WHAT YOU HAVE TO DO
Rename every "catalogue / barcode" in the records below to "catalog number", and keep every other part of the lines the same.

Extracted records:
________________
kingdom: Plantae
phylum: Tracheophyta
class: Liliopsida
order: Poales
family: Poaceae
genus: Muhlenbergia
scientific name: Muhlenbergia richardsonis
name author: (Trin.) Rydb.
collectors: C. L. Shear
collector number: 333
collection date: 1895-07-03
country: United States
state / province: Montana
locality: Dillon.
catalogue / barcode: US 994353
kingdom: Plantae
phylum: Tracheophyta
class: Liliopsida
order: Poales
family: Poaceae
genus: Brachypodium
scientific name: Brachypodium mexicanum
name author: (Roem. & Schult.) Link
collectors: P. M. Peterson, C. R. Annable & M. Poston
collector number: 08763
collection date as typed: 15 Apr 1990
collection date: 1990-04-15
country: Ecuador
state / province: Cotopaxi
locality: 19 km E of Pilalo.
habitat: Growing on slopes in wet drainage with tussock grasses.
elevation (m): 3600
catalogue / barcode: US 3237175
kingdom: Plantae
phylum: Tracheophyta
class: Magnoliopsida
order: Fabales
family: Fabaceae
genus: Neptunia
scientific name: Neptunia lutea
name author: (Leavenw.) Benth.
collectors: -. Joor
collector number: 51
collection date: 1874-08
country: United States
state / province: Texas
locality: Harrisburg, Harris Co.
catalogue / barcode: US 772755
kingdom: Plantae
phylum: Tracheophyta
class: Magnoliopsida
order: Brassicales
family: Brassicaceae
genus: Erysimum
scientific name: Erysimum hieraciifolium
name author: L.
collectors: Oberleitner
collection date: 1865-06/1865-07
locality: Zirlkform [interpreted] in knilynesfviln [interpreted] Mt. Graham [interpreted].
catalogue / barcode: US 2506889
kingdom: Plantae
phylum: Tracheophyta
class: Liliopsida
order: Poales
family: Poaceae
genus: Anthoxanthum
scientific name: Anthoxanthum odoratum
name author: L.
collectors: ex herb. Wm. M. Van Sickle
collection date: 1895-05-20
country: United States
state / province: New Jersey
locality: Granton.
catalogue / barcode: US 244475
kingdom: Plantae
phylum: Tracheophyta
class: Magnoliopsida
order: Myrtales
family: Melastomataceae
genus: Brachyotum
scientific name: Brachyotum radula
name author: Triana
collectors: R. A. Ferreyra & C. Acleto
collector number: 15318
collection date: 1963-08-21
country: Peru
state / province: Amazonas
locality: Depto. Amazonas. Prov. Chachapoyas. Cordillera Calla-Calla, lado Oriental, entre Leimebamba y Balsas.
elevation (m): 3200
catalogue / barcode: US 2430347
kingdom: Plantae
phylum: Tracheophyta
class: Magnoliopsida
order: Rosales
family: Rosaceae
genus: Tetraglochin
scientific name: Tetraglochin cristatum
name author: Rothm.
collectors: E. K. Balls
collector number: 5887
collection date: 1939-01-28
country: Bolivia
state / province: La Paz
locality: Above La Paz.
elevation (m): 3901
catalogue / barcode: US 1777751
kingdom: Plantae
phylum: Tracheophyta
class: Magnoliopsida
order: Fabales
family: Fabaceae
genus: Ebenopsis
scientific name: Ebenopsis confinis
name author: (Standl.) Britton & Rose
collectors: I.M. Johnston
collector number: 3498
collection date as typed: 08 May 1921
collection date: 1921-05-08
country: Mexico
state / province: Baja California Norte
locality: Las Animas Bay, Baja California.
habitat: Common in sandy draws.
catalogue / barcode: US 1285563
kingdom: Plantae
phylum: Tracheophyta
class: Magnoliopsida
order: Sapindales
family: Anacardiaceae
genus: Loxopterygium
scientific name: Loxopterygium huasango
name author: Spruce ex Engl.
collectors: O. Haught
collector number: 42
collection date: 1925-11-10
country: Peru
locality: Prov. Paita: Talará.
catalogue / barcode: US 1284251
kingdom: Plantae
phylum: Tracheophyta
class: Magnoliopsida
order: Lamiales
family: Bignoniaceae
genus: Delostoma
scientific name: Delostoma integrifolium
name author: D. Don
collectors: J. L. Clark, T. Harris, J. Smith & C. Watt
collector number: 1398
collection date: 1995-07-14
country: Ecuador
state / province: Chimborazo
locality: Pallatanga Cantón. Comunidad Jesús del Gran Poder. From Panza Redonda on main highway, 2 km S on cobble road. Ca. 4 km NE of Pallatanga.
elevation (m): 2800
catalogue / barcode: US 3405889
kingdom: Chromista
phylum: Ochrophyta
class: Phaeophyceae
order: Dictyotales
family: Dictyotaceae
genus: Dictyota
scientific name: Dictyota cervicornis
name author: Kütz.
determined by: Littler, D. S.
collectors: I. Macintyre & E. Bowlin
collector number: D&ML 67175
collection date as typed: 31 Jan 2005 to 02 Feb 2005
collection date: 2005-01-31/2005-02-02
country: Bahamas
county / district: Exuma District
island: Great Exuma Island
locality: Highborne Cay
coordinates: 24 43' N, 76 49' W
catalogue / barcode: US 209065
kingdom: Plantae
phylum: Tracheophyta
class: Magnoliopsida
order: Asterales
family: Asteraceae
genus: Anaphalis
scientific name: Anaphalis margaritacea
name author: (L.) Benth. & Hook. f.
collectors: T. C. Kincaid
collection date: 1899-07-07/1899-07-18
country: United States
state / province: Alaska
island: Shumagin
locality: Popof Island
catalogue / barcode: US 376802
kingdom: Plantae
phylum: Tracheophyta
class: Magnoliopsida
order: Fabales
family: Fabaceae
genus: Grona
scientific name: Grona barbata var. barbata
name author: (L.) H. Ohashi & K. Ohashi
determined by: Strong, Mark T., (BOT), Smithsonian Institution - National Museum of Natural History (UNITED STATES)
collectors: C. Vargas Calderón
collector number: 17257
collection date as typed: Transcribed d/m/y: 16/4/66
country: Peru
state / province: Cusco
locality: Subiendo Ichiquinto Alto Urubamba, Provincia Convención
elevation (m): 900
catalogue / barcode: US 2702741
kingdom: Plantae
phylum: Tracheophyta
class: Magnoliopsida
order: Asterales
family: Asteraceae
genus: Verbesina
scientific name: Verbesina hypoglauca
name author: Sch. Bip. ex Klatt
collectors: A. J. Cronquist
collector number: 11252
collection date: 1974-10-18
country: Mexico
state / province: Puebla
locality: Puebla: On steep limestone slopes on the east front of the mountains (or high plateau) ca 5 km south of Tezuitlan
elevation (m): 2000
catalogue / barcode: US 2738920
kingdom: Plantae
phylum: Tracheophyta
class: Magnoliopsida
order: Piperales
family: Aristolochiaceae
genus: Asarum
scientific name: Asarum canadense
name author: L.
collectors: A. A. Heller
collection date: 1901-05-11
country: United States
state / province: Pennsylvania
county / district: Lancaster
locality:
________________
WRITTEN REPLY
kingdom: Plantae
phylum: Tracheophyta
class: Liliopsida
order: Poales
family: Poaceae
genus: Muhlenbergia
scientific name: Muhlenbergia richardsonis
name author: (Trin.) Rydb.
collectors: C. L. Shear
collector number: 333
collection date: 1895-07-03
country: United States
state / province: Montana
locality: Dillon.
catalog number: US 994353
kingdom: Plantae
phylum: Tracheophyta
class: Liliopsida
order: Poales
family: Poaceae
genus: Brachypodium
scientific name: Brachypodium mexicanum
name author: (Roem. & Schult.) Link
collectors: P. M. Peterson, C. R. Annable & M. Poston
collector number: 08763
collection date as typed: 15 Apr 1990
collection date: 1990-04-15
country: Ecuador
state / province: Cotopaxi
locality: 19 km E of Pilalo.
habitat: Growing on slopes in wet drainage with tussock grasses.
elevation (m): 3600
catalog number: US 3237175
kingdom: Plantae
phylum: Tracheophyta
class: Magnoliopsida
order: Fabales
family: Fabaceae
genus: Neptunia
scientific name: Neptunia lutea
name author: (Leavenw.) Benth.
collectors: -. Joor
collector number: 51
collection date: 1874-08
country: United States
state / province: Texas
locality: Harrisburg, Harris Co.
catalog number: US 772755
kingdom: Plantae
phylum: Tracheophyta
class: Magnoliopsida
order: Brassicales
family: Brassicaceae
genus: Erysimum
scientific name: Erysimum hieraciifolium
name author: L.
collectors: Oberleitner
collection date: 1865-06/1865-07
locality: Zirlkform [interpreted] in knilynesfviln [interpreted] Mt. Graham [interpreted].
catalog number: US 2506889
kingdom: Plantae
phylum: Tracheophyta
class: Liliopsida
order: Poales
family: Poaceae
genus: Anthoxanthum
scientific name: Anthoxanthum odoratum
name author: L.
collectors: ex herb. Wm. M. Van Sickle
collection date: 1895-05-20
country: United States
state / province: New Jersey
locality: Granton.
catalog number: US 244475
kingdom: Plantae
phylum: Tracheophyta
class: Magnoliopsida
order: Myrtales
family: Melastomataceae
genus: Brachyotum
scientific name: Brachyotum radula
name author: Triana
collectors: R. A. Ferreyra & C. Acleto
collector number: 15318
collection date: 1963-08-21
country: Peru
state / province: Amazonas
locality: Depto. Amazonas. Prov. Chachapoyas. Cordillera Calla-Calla, lado Oriental, entre Leimebamba y Balsas.
elevation (m): 3200
catalog number: US 2430347
kingdom: Plantae
phylum: Tracheophyta
class: Magnoliopsida
order: Rosales
family: Rosaceae
genus: Tetraglochin
scientific name: Tetraglochin cristatum
name author: Rothm.
collectors: E. K. Balls
collector number: 5887
collection date: 1939-01-28
country: Bolivia
state / province: La Paz
locality: Above La Paz.
elevation (m): 3901
catalog number: US 1777751
kingdom: Plantae
phylum: Tracheophyta
class: Magnoliopsida
order: Fabales
family: Fabaceae
genus: Ebenopsis
scientific name: Ebenopsis confinis
name author: (Standl.) Britton & Rose
collectors: I.M. Johnston
collector number: 3498
collection date as typed: 08 May 1921
collection date: 1921-05-08
country: Mexico
state / province: Baja California Norte
locality: Las Animas Bay, Baja California.
habitat: Common in sandy draws.
catalog number: US 1285563
kingdom: Plantae
phylum: Tracheophyta
class: Magnoliopsida
order: Sapindales
family: Anacardiaceae
genus: Loxopterygium
scientific name: Loxopterygium huasango
name author: Spruce ex Engl.
collectors: O. Haught
collector number: 42
collection date: 1925-11-10
country: Peru
locality: Prov. Paita: Talará.
catalog number: US 1284251
kingdom: Plantae
phylum: Tracheophyta
class: Magnoliopsida
order: Lamiales
family: Bignoniaceae
genus: Delostoma
scientific name: Delostoma integrifolium
name author: D. Don
collectors: J. L. Clark, T. Harris, J. Smith & C. Watt
collector number: 1398
collection date: 1995-07-14
country: Ecuador
state / province: Chimborazo
locality: Pallatanga Cantón. Comunidad Jesús del Gran Poder. From Panza Redonda on main highway, 2 km S on cobble road. Ca. 4 km NE of Pallatanga.
elevation (m): 2800
catalog number: US 3405889
kingdom: Chromista
phylum: Ochrophyta
class: Phaeophyceae
order: Dictyotales
family: Dictyotaceae
genus: Dictyota
scientific name: Dictyota cervicornis
name author: Kütz.
determined by: Littler, D. S.
collectors: I. Macintyre & E. Bowlin
collector number: D&ML 67175
collection date as typed: 31 Jan 2005 to 02 Feb 2005
collection date: 2005-01-31/2005-02-02
country: Bahamas
county / district: Exuma District
island: Great Exuma Island
locality: Highborne Cay
coordinates: 24 43' N, 76 49' W
catalog number: US 209065
kingdom: Plantae
phylum: Tracheophyta
class: Magnoliopsida
order: Asterales
family: Asteraceae
genus: Anaphalis
scientific name: Anaphalis margaritacea
name author: (L.) Benth. & Hook. f.
collectors: T. C. Kincaid
collection date: 1899-07-07/1899-07-18
country: United States
state / province: Alaska
island: Shumagin
locality: Popof Island
catalog number: US 376802
kingdom: Plantae
phylum: Tracheophyta
class: Magnoliopsida
order: Fabales
family: Fabaceae
genus: Grona
scientific name: Grona barbata var. barbata
name author: (L.) H. Ohashi & K. Ohashi
determined by: Strong, Mark T., (BOT), Smithsonian Institution - National Museum of Natural History (UNITED STATES)
collectors: C. Vargas Calderón
collector number: 17257
collection date as typed: Transcribed d/m/y: 16/4/66
country: Peru
state / province: Cusco
locality: Subiendo Ichiquinto Alto Urubamba, Provincia Convención
elevation (m): 900
catalog number: US 2702741
kingdom: Plantae
phylum: Tracheophyta
class: Magnoliopsida
order: Asterales
family: Asteraceae
genus: Verbesina
scientific name: Verbesina hypoglauca
name author: Sch. Bip. ex Klatt
collectors: A. J. Cronquist
collector number: 11252
collection date: 1974-10-18
country: Mexico
state / province: Puebla
locality: Puebla: On steep limestone slopes on the east front of the mountains (or high plateau) ca 5 km south of Tezuitlan
elevation (m): 2000
catalog number: US 2738920
kingdom: Plantae
phylum: Tracheophyta
class: Magnoliopsida
order: Piperales
family: Aristolochiaceae
genus: Asarum
scientific name: Asarum canadense
name author: L.
collectors: A. A. Heller
collection date: 1901-05-11
country: United States
state / province: Pennsylvania
county / district: Lancaster
locality:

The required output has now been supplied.